▶ _What to work on_: Rewrite the lines between the one holding "scientific name: Fimbristylis" and the one holding "state / province: Texas", inclusive, swapping "collector number" for "collector no." and leaving everything else unchanged.

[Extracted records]
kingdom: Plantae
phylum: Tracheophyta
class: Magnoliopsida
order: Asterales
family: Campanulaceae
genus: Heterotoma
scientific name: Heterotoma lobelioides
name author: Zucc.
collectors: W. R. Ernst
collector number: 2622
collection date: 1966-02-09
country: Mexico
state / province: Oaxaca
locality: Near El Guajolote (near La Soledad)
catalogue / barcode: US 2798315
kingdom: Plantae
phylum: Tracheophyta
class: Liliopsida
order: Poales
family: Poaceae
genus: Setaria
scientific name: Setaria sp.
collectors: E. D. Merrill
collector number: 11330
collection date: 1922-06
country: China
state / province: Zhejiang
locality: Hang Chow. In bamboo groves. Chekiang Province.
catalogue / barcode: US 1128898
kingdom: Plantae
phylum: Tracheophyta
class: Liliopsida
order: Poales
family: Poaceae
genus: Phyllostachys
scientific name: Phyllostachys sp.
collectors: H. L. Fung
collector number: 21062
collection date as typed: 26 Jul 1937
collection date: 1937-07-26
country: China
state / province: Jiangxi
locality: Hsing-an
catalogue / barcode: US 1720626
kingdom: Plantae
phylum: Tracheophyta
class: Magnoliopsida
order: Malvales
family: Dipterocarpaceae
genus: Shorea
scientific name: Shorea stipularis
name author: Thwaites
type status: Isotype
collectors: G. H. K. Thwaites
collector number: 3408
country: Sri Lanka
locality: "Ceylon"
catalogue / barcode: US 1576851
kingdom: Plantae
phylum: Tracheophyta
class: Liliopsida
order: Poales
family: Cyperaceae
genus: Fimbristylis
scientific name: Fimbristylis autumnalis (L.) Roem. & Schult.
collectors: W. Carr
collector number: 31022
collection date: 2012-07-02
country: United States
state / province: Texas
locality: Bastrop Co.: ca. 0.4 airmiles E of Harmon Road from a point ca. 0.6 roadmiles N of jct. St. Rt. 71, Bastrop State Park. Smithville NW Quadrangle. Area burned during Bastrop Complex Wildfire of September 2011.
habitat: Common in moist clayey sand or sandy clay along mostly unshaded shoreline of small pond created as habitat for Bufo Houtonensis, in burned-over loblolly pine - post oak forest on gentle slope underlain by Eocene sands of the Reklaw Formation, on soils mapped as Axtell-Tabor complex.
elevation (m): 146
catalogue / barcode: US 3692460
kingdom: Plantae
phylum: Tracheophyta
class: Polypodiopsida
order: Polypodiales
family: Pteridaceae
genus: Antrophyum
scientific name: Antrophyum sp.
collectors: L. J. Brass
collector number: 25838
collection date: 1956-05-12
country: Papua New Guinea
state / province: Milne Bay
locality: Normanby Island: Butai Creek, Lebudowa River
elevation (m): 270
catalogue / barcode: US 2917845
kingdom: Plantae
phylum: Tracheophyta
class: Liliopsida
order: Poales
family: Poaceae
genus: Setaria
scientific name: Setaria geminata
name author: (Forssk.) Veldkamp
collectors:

▶ _Full answer_:
scientific name: Fimbristylis autumnalis (L.) Roem. & Schult.
collectors: W. Carr
collector no.: 31022
collection date: 2012-07-02
country: United States
state / province: Texas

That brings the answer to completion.